● **AIM OF THE TASK**
Exclude the pictures, and otherwise reproduce the data in full.

● **RECORDED DATA**
BEGIN
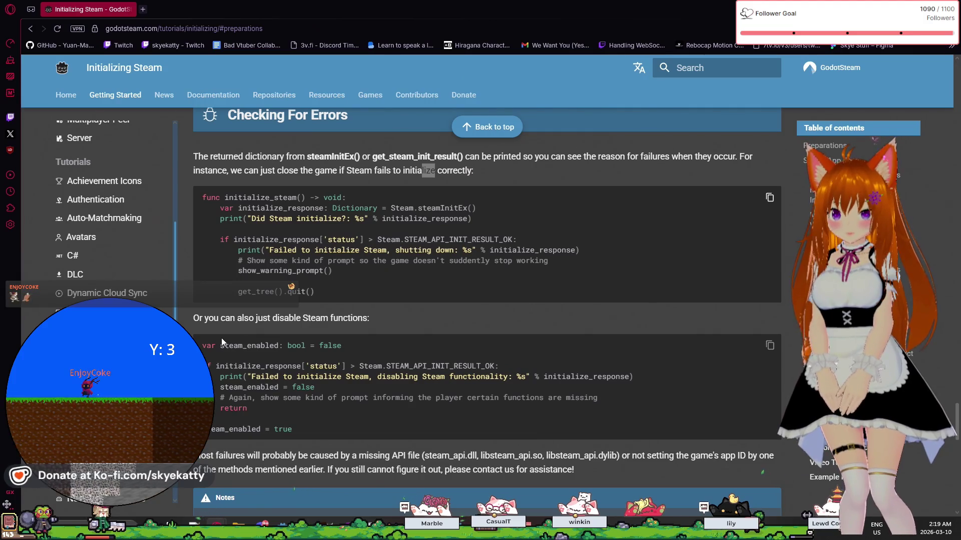
pyautogui.scroll(1, 218, 353)
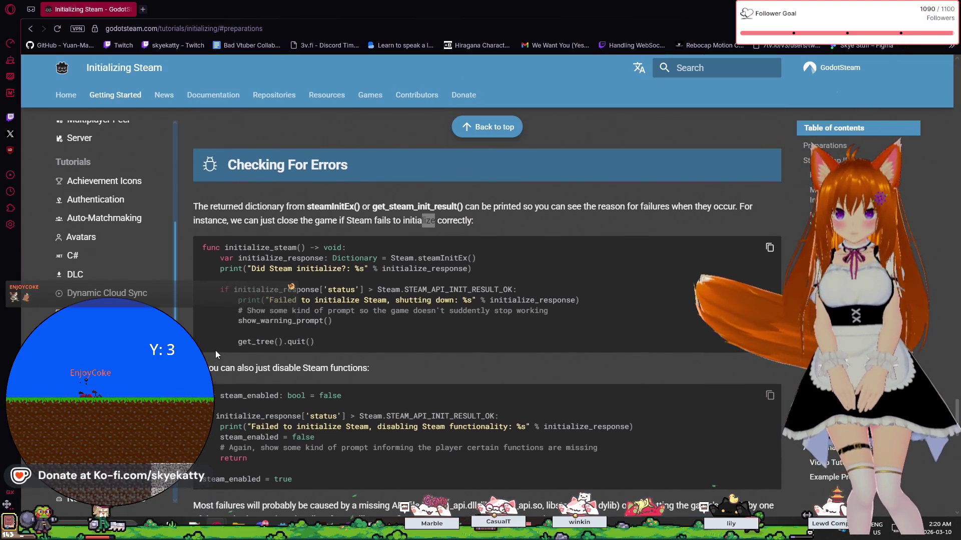
pyautogui.scroll(-1, 216, 349)
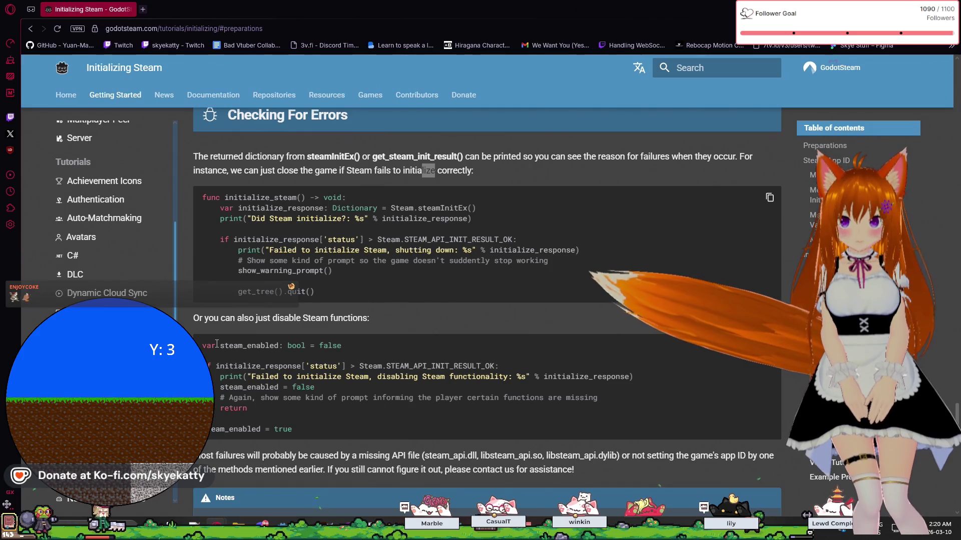
pyautogui.scroll(1, 220, 320)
END
● **RESPONSE**
pyautogui.scroll(1, 218, 353)
pyautogui.scroll(-1, 216, 349)
pyautogui.scroll(1, 220, 320)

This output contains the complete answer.